### Task inputs
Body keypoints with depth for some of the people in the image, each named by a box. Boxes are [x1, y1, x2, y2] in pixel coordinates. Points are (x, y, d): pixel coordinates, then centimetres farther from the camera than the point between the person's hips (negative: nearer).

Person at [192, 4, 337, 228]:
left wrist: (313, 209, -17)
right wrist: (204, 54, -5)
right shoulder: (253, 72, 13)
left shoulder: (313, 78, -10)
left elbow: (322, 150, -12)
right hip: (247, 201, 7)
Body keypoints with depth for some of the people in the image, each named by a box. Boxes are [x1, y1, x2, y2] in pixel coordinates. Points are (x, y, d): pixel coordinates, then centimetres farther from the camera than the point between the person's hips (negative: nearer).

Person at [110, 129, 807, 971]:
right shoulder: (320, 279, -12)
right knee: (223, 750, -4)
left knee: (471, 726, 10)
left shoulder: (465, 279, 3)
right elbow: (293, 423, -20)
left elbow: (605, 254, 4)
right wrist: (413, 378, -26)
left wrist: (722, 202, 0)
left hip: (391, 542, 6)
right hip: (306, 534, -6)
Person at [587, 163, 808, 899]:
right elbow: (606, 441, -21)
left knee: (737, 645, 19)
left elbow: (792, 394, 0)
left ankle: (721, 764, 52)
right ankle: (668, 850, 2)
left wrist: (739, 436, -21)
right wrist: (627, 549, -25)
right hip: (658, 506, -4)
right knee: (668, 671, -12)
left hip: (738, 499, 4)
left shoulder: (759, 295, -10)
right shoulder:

### Activity
Would you return exactly the lines from the one containing "left shoulder: (313, 78, -10)" through the end of the listing, both included, and only them?

### Task output
left shoulder: (313, 78, -10)
left elbow: (322, 150, -12)
right hip: (247, 201, 7)
Body keypoints with depth for some of the people in the image, each named by a box. Boxes are [x1, y1, x2, y2] in pixel coordinates. Points are (x, y, d): pixel coordinates, then centimetres farther from the camera than the point between the person's hips (negative: nearer).

Person at [110, 129, 807, 971]:
right shoulder: (320, 279, -12)
right knee: (223, 750, -4)
left knee: (471, 726, 10)
left shoulder: (465, 279, 3)
right elbow: (293, 423, -20)
left elbow: (605, 254, 4)
right wrist: (413, 378, -26)
left wrist: (722, 202, 0)
left hip: (391, 542, 6)
right hip: (306, 534, -6)
Person at [587, 163, 808, 899]:
right elbow: (606, 441, -21)
left knee: (737, 645, 19)
left elbow: (792, 394, 0)
left ankle: (721, 764, 52)
right ankle: (668, 850, 2)
left wrist: (739, 436, -21)
right wrist: (627, 549, -25)
right hip: (658, 506, -4)
right knee: (668, 671, -12)
left hip: (738, 499, 4)
left shoulder: (759, 295, -10)
right shoulder:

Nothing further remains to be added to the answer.